Op de verpakking staat bloem, zelfrijzende bloem, bakmeel, meel. en dat correspondeert met verschillende dingen volgens het woordenboek en anders is het fout.
Meel is geen bloem
Bloem is geen bakmeel.
Zelfrijzende bloem bevat rijsmiddel

Je kan niemand beletten twee keer hetzelfde te herhalen  op de verpakking, zoals in 'zelfrijzend bakmeel'. Fout is dat niet. Als er dan nog geen rijsmiddel inzit of gist, dan zou dat wel een dubbele fraude zijn...
Maar natuurlijk is het geen dubbele fraude, natuurlijk is bakmeel zelfrijzend, er zit rijsmiddel in


----------



## Red Arrow

Dus als er in een recept "zelfrijzende bloem" staat, maar ik gebruik die doos van Imperial, wat dan?

Ik maak helemaal niets nodeloos moeilijk.

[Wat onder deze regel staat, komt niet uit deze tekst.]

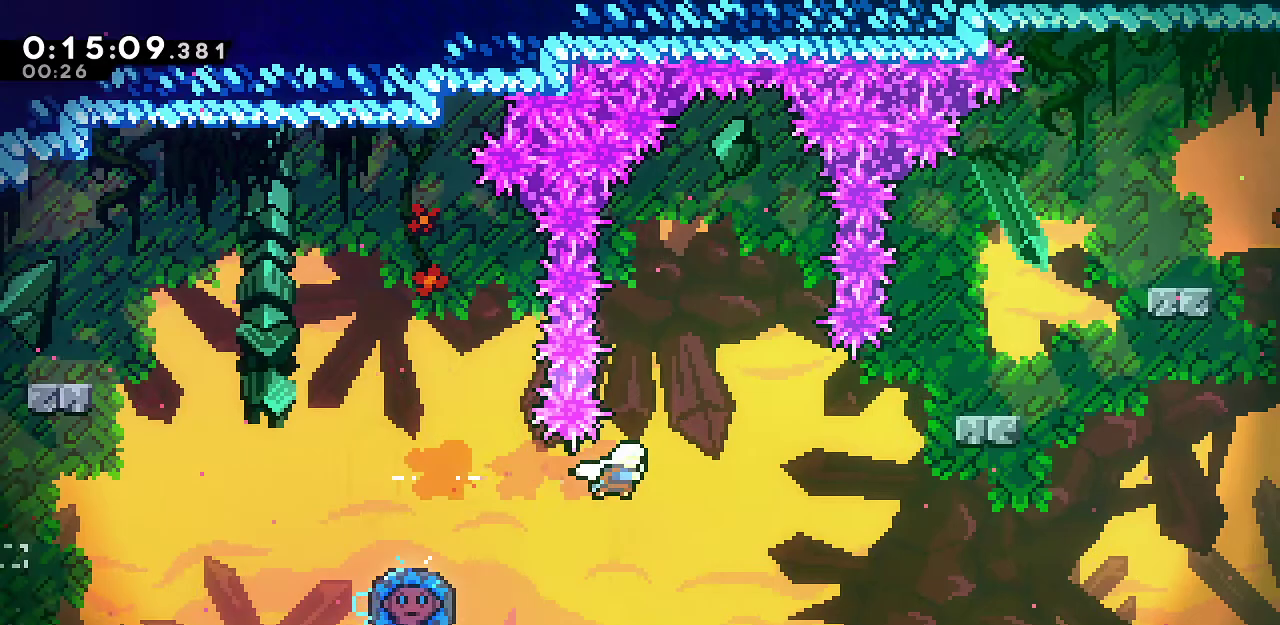
{"keys": ["dash", "down", "right"], "events": [[117, "dash", "up"], [167, "up", "down"], [267, "dash", "down"], [267, "jump", "up"], [350, "dash", "up"], [350, "up", "up"], [450, "down", "down"], [500, "dash", "down"]]}
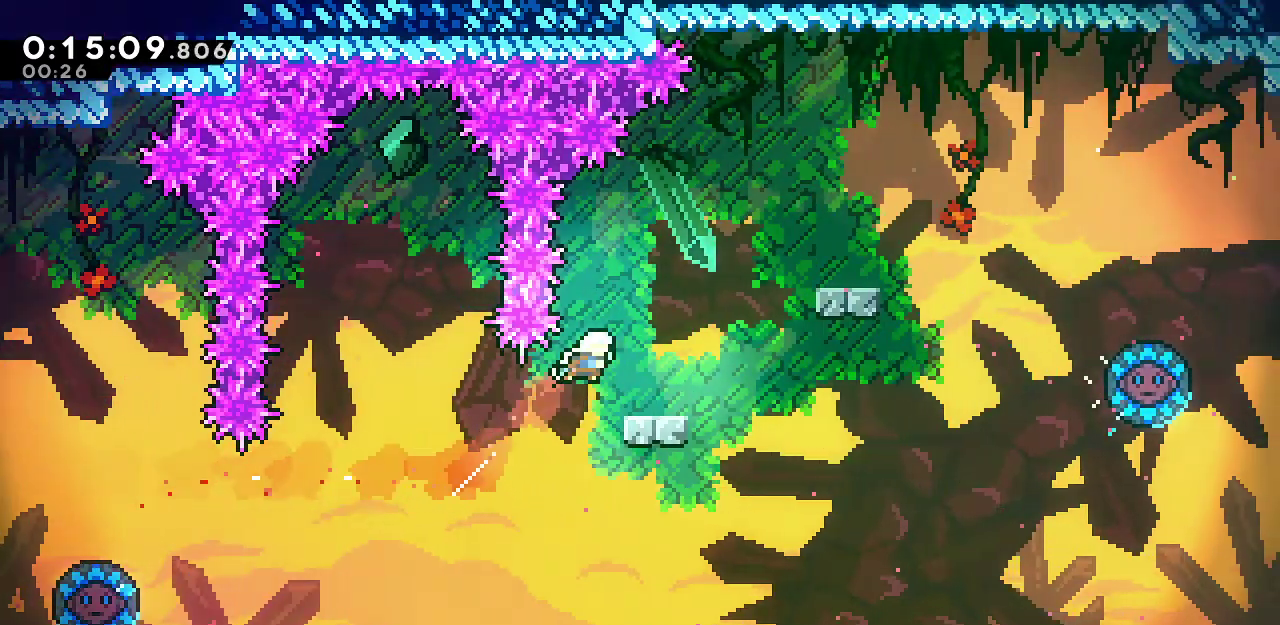
{"keys": ["dash", "down", "right"], "events": [[133, "dash", "up"], [133, "jump", "down"], [283, "jump", "up"], [417, "dash", "down"]]}
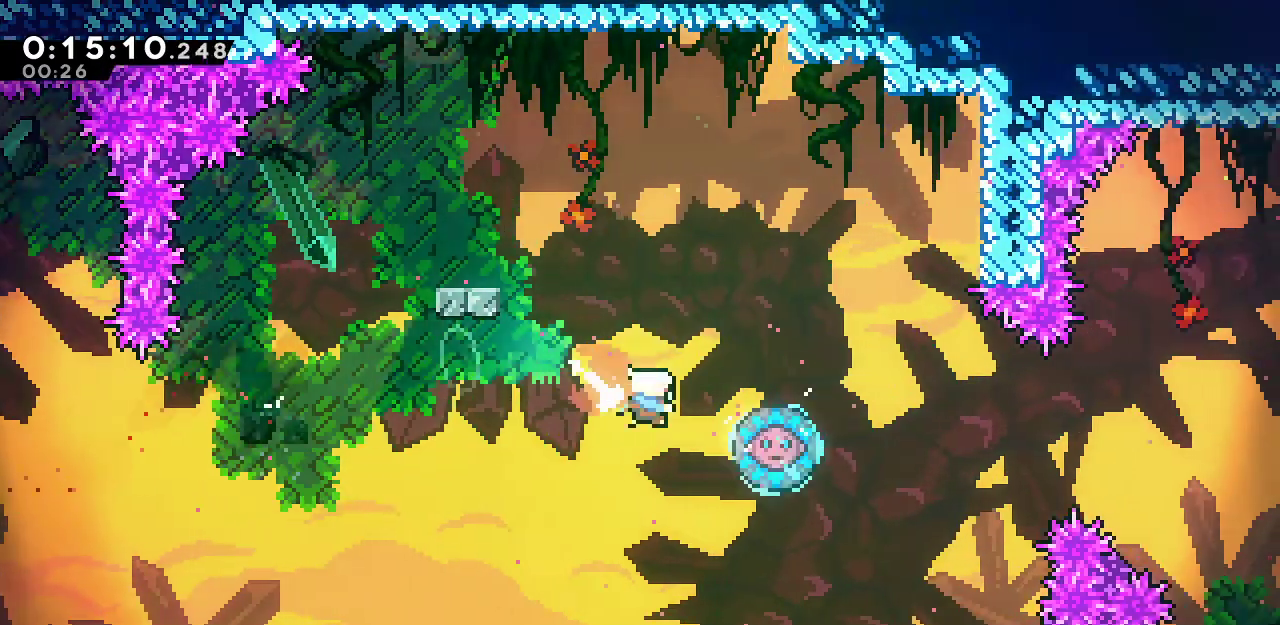
{"keys": ["dash", "right"], "events": [[150, "dash", "up"], [200, "down", "up"], [300, "dash", "down"]]}
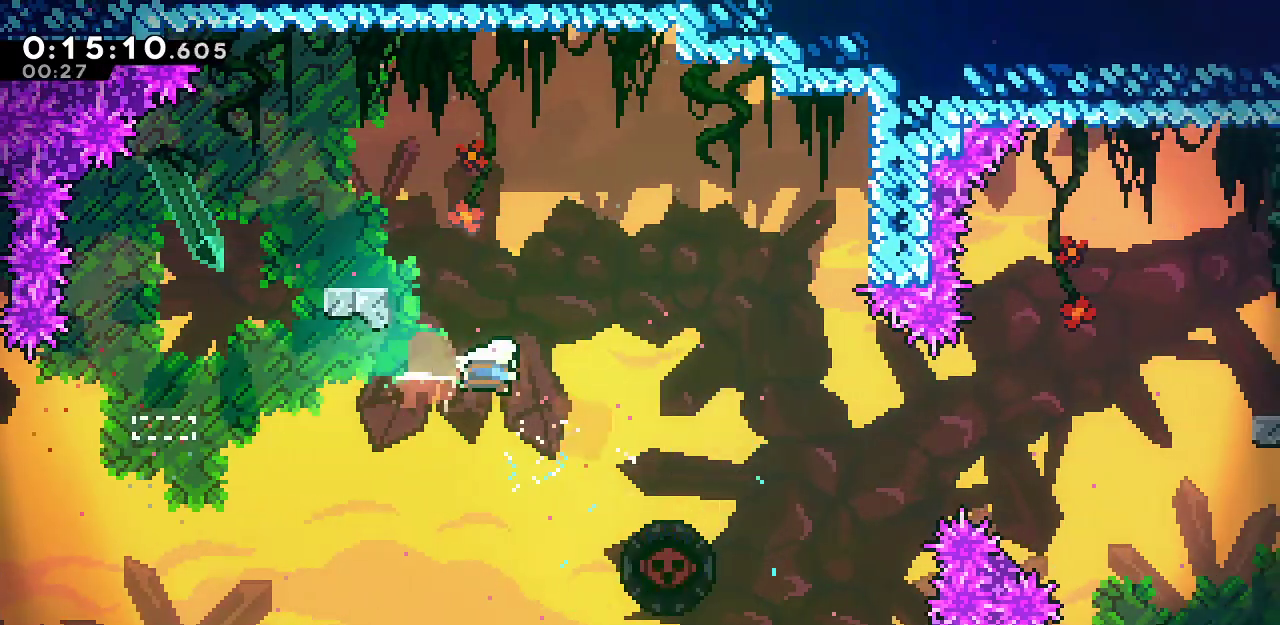
{"keys": ["right"], "events": [[33, "dash", "up"], [117, "dash", "down"], [267, "dash", "up"], [317, "dash", "down"], [500, "dash", "up"]]}
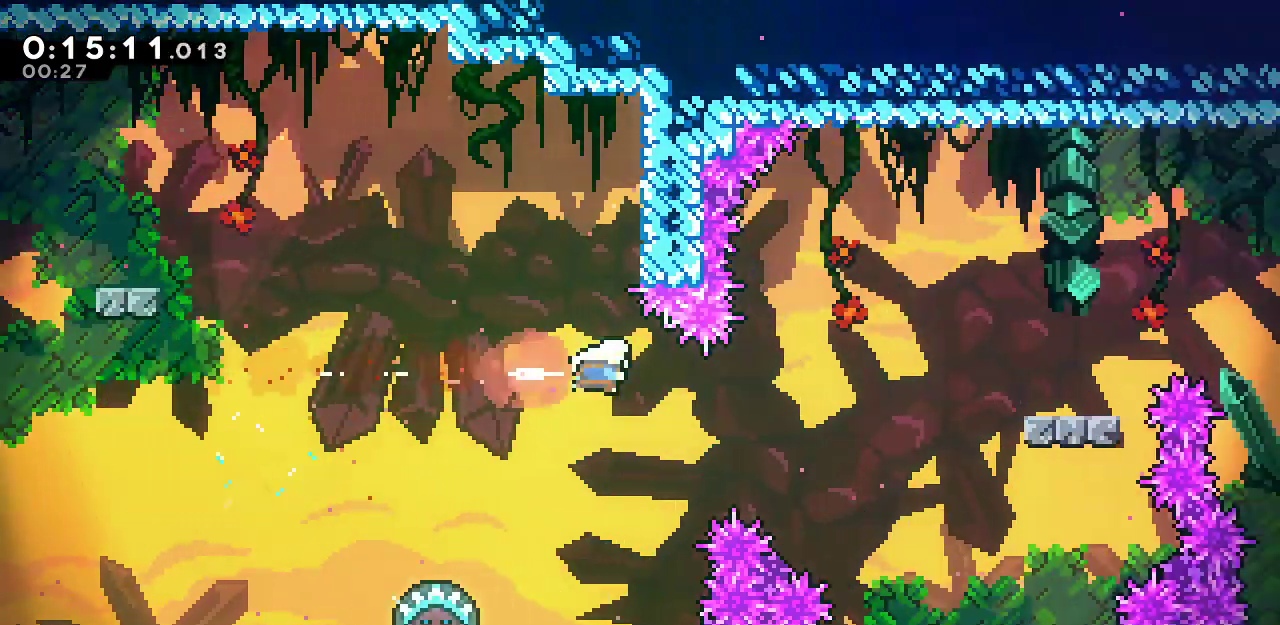
{"keys": ["dash", "right"], "events": [[50, "dash", "down"], [233, "dash", "up"], [283, "up", "down"], [367, "dash", "down"], [467, "up", "up"]]}
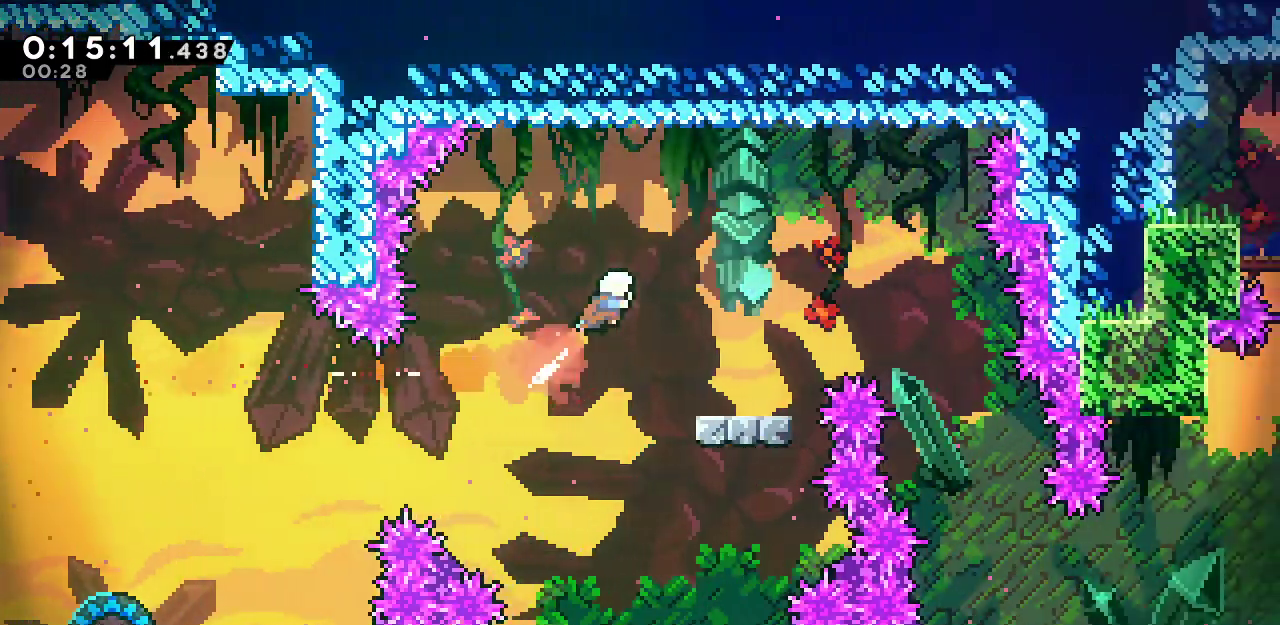
{"keys": ["down", "right"], "events": [[17, "dash", "up"], [17, "down", "down"], [67, "dash", "down"], [150, "dash", "up"], [200, "jump", "down"], [333, "jump", "up"]]}
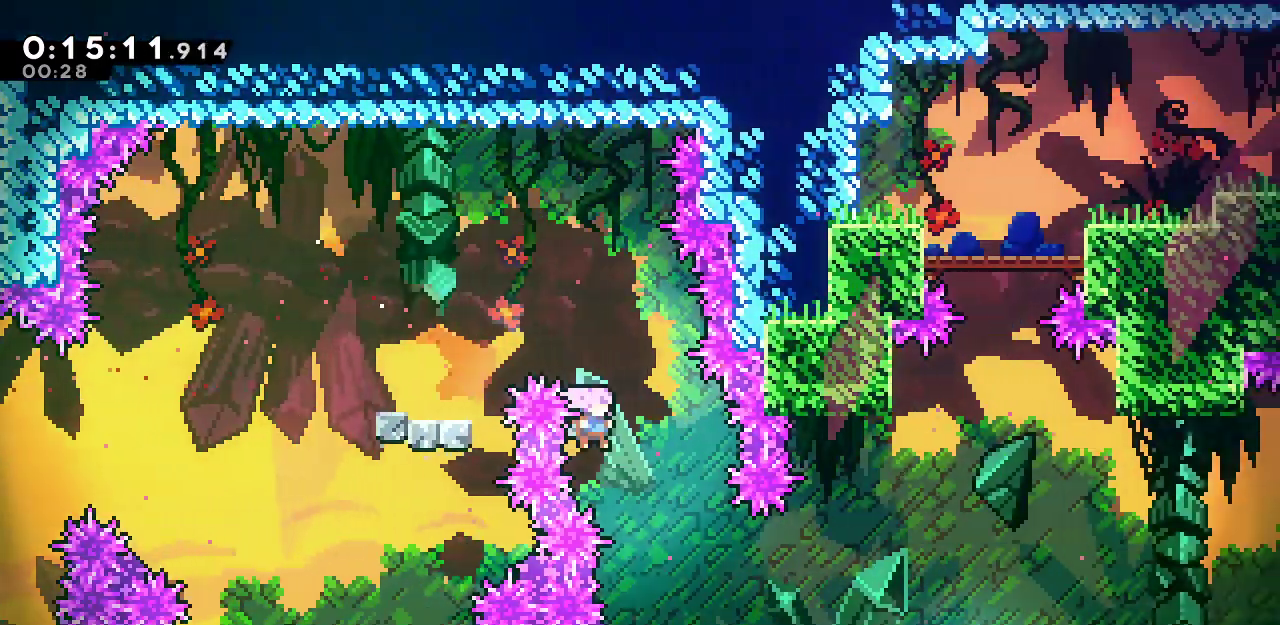
{"keys": ["dash", "right"], "events": [[167, "dash", "down"], [167, "down", "up"], [350, "dash", "up"], [450, "dash", "down"]]}
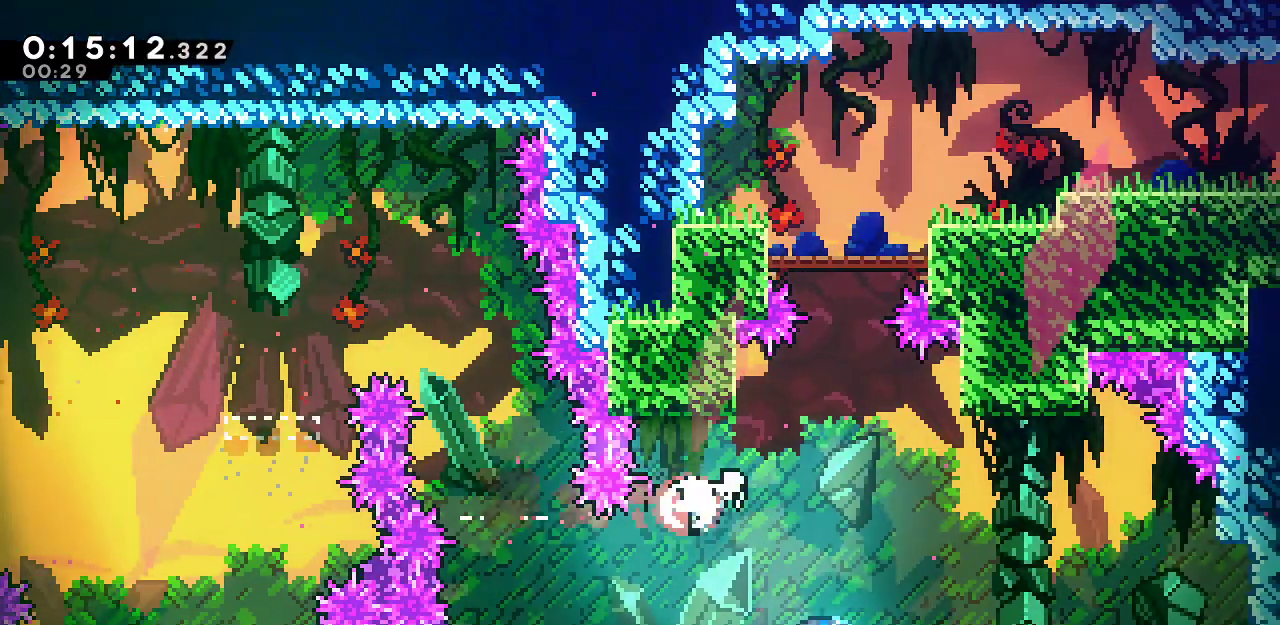
{"keys": ["dash", "right", "up"], "events": [[83, "dash", "up"], [83, "right", "up"], [83, "up", "down"], [133, "dash", "down"], [317, "dash", "up"], [317, "right", "down"], [467, "dash", "down"]]}
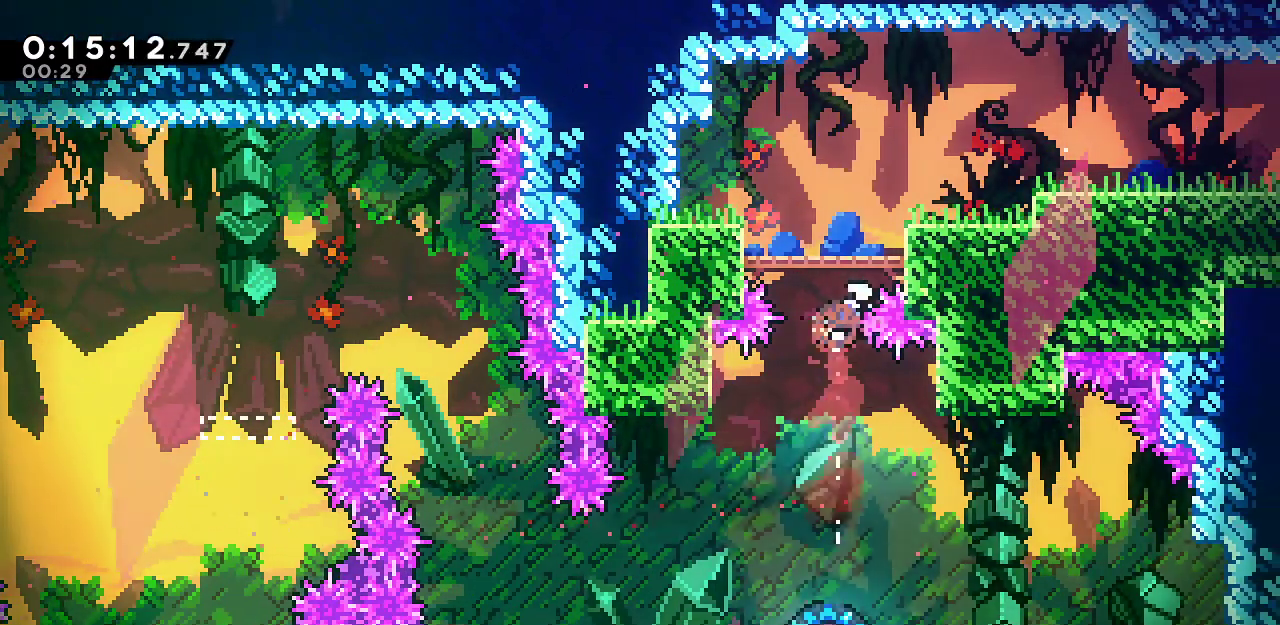
{"keys": ["grab", "jump", "right"], "events": [[67, "grab", "down"], [150, "dash", "up"], [200, "jump", "down"], [383, "up", "up"]]}
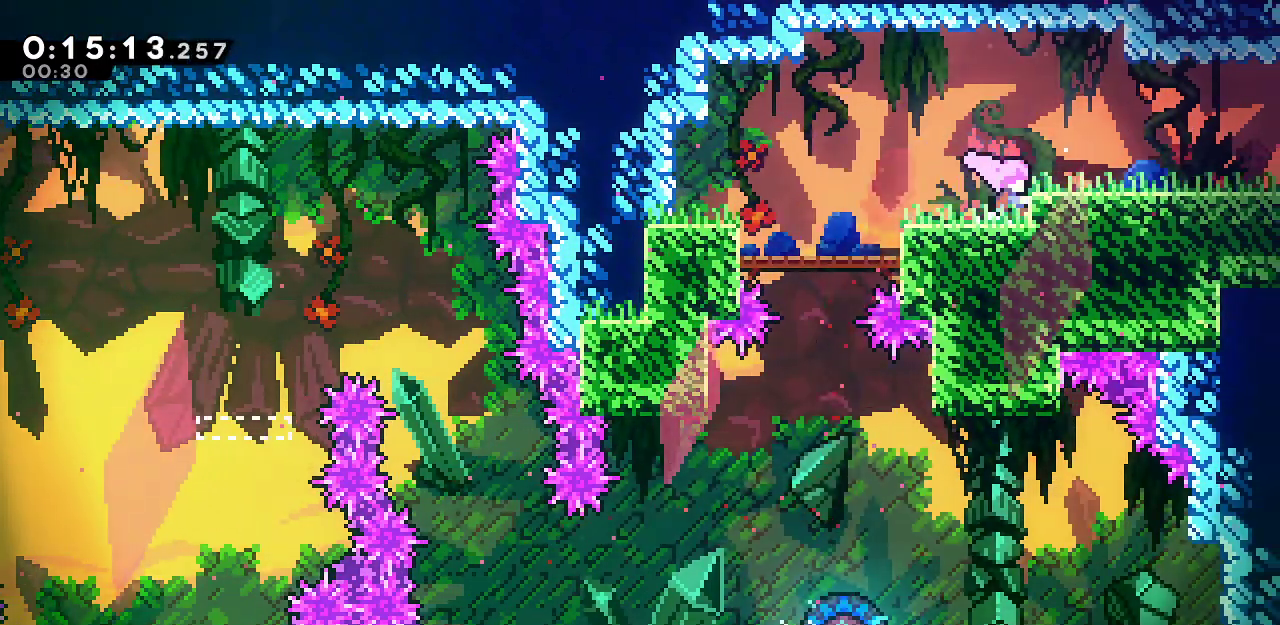
{"keys": ["down", "right"], "events": [[33, "jump", "up"], [117, "jump", "down"], [217, "down", "down"], [267, "dash", "down"], [267, "grab", "up"], [267, "jump", "up"], [400, "dash", "up"], [400, "jump", "down"], [450, "jump", "up"]]}
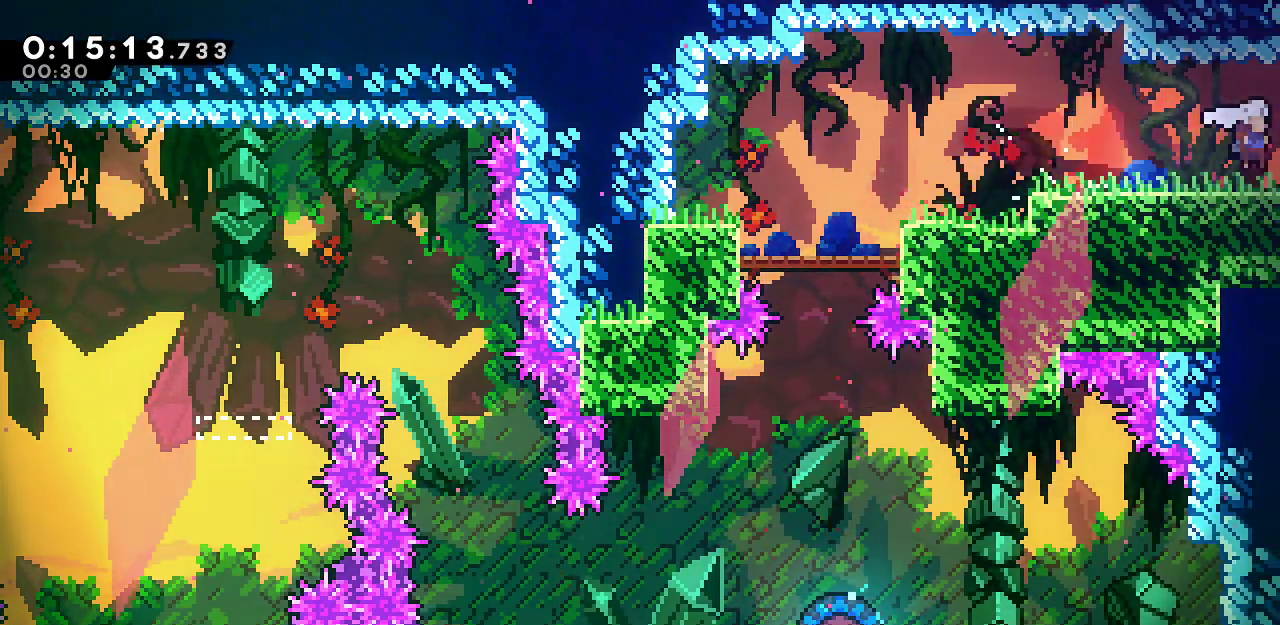
{"keys": ["down", "right"], "events": [[50, "jump", "down"], [83, "jump", "up"]]}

Ik raadpleeg gewoon niet elke vijf seconden het woordenboek en lees wat er op de doos staat. Er staat meel, maar ze bedoelen blijkbaar bloem. Jammer dan voor het woordenboek. Je kan niet verwachten dat heel Vlaanderen voortdurend een woordenboek bij de hand heeft.

Jij zou net als geen ander moeten weten dat wat het volk zegt niet altijd overeenkomt met wat de 'experts' zeggen. Denk maar aan het woord 'organisch'. Voor een wetenschappers zijn pesticiden organisch.

Idem voor *"DIT IS GEEN PAARS!"*. In wetenschappelijke teksten bedoelt men met paars normaliter monochromatisch paars licht, maar voor een normaal persoon is polychromatisch mengsel van blauw en rood ook gewoon 'paars'.

Dit komt allemaal op hetzelfde neer. Je moet gewoon aanvaarden dat mensen niet al te veel nadenken bij alles wat ze zeggen.


----------



## eno2

Red Arrow :D said:


> Dus als er in een recept "zelfrijzende bloem" staat, maar ik gebruik die doos van Imperial, wat dan?


 Voor mij no prob, die twee verschillende woordcombinaties, dat betekent toch volkomen hetzelfde. Maar bloem en bakmeel afzonderlijk zijn verschillend.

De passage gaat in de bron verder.